Using executor.trace_transaction(204)?;
with block 17190873 in example 9, we can now see that
the BLOCKHASH opcode is used to access the blockhash from the prior block (17190872)
cargo run --release --example 09_use_proof | grep "BLOCKHASH" -A 1 | jq
See that the EVM now has the correct hash 0x5734...7939
at the top of the stack after the
DIFFICULTY
opcode was called.
{
"pc": 3398,
"op": 64,
"gas": "0x1ad74",
"gasCost": "0x14",
"memSize": 2304,
"stack": [
"0xd0f89344",
"0x262",
"0x5bf605d",
"0x33",
"0x7",
"0x7f",
"0x31",
"0x54c16",
"0x880",
"0x2",
"0x64544dd5",
"0x1064fa6",
"0xd5b",
"0x1064fd8"
],
"depth": 1,
"opName": "BLOCKHASH"
}
{
"pc": 3399,
"op": 138,
"gas": "0x1ad60",
"gasCost": "0x3",
"memSize": 2304,
"stack": [
"0xd0f89344",
"0x262",
"0x5bf605d",
"0x33",
"0x7",
"0x7f",
"0x31",
"0x54c16",
"0x880",
"0x2",
"0x64544dd5",
"0x1064fa6",
"0xd5b",
"0x573471736fea190c6fd49db2c40add79c9904ed92eea6b68f5f2490ff2ae7939"
],
"depth": 1,
"opName": "DUP11"
}
Local tracing has better trust assumptions, but is also more efficient compared to receiving a trace from a third-party.
Traces are detailed expansions of the EVM, and are more suited to perform locally rather than request.
For example, block 17640079
trace can be generated from the following ~3MB data:
- 277KB Block with transactions (
block_with_transactions.json
) - 1.9MB State with proofs (
prior_block_transferrable_state_proofs.ssz_snappy
)
The trace generated is:
- Memory disabled: 270MB (100x bandwidth vs local)
- Memory enabled: 35GB (10_000x bandwidth vs local)
Like BLOCKHASH, EIP-4788: Beacon block root in the EVM
is an opcode that allows
the EVM to read state that is presumed available to the executor.
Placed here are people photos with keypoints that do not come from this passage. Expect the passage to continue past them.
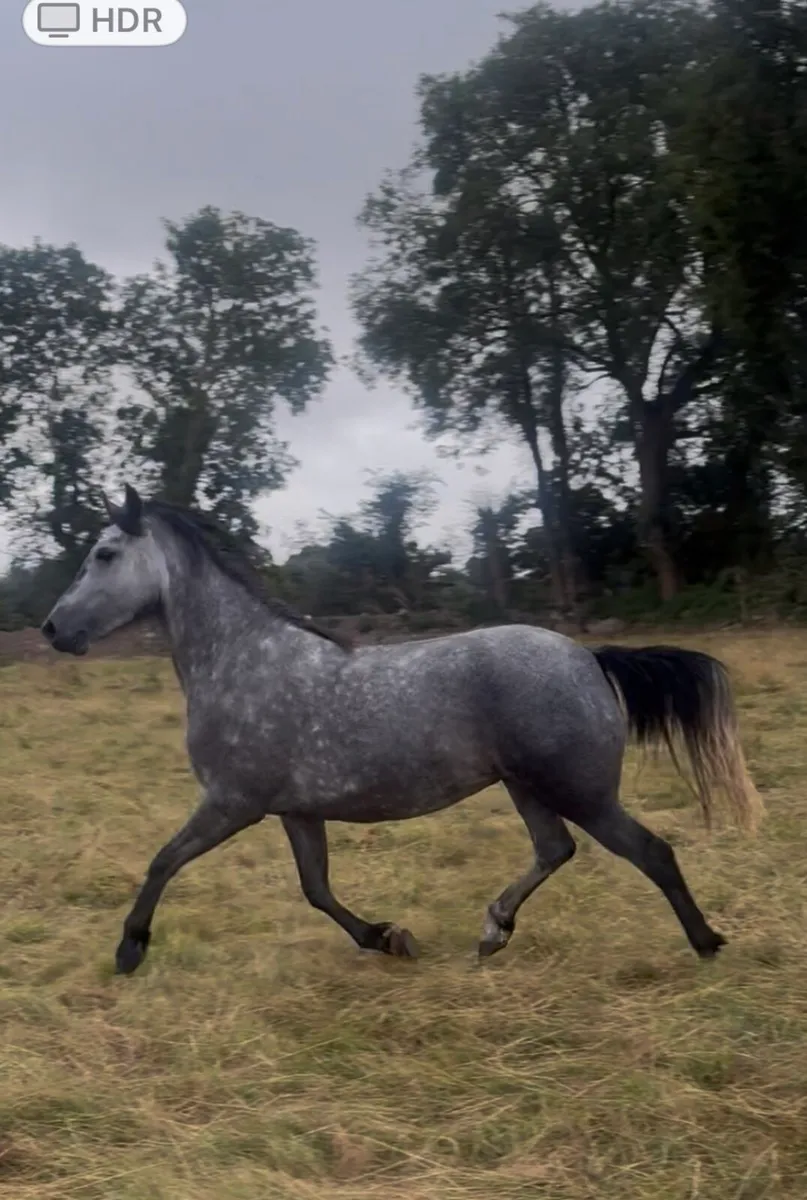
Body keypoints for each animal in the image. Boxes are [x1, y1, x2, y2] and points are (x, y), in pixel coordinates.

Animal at [41, 484, 763, 975]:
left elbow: (164, 860)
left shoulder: (231, 803)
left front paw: (130, 947)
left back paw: (706, 943)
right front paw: (388, 938)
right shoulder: (295, 811)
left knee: (651, 853)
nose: (53, 629)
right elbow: (316, 890)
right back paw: (493, 930)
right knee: (555, 850)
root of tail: (588, 657)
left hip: (580, 791)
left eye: (104, 553)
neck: (243, 660)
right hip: (527, 787)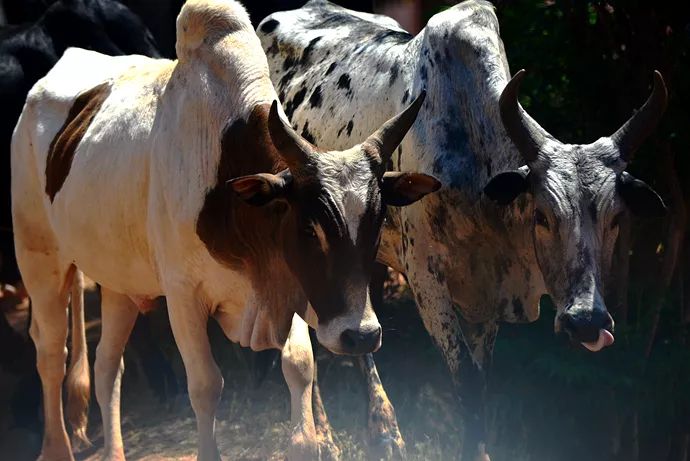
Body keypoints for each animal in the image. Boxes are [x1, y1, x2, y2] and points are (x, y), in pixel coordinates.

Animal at [10, 1, 438, 458]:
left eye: (377, 223)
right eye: (309, 229)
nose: (361, 335)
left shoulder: (285, 287)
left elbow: (300, 366)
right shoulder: (184, 297)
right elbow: (205, 386)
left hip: (119, 281)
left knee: (108, 364)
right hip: (40, 260)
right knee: (50, 354)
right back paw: (56, 446)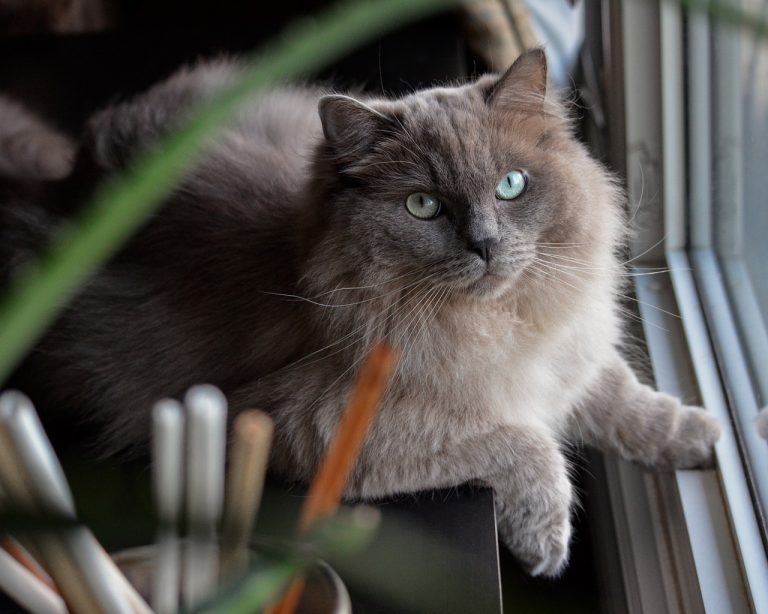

The opcode will
allow the EVM to access up to 8192 of the prior beacon block state roots.
If this EIP is included, this data should be included alongside BLOCKHASH data. That is, trace the block, search for the opcode and add beacon roots to the bundle that is passed to a peer. They can verify the canonicality of those roots prior to EVM execution.
The BLOBHASH opcode is introduced by EIP-4844: Shard blob transactions
and allows
the EVM to read state that is already present within the block body. Each block may contain
some number of blob-type transactions (max ~6).
Each blob transaction may contain multiple blob hashes (limited by max for block). The EVM may access those hashes by using the index of the blob within that transaction. Blobs from other transactions are not accessible by the EVM.
No blob hashes from prior blocks are accessible by the EVM. Hence, the state required to trace the block does not change.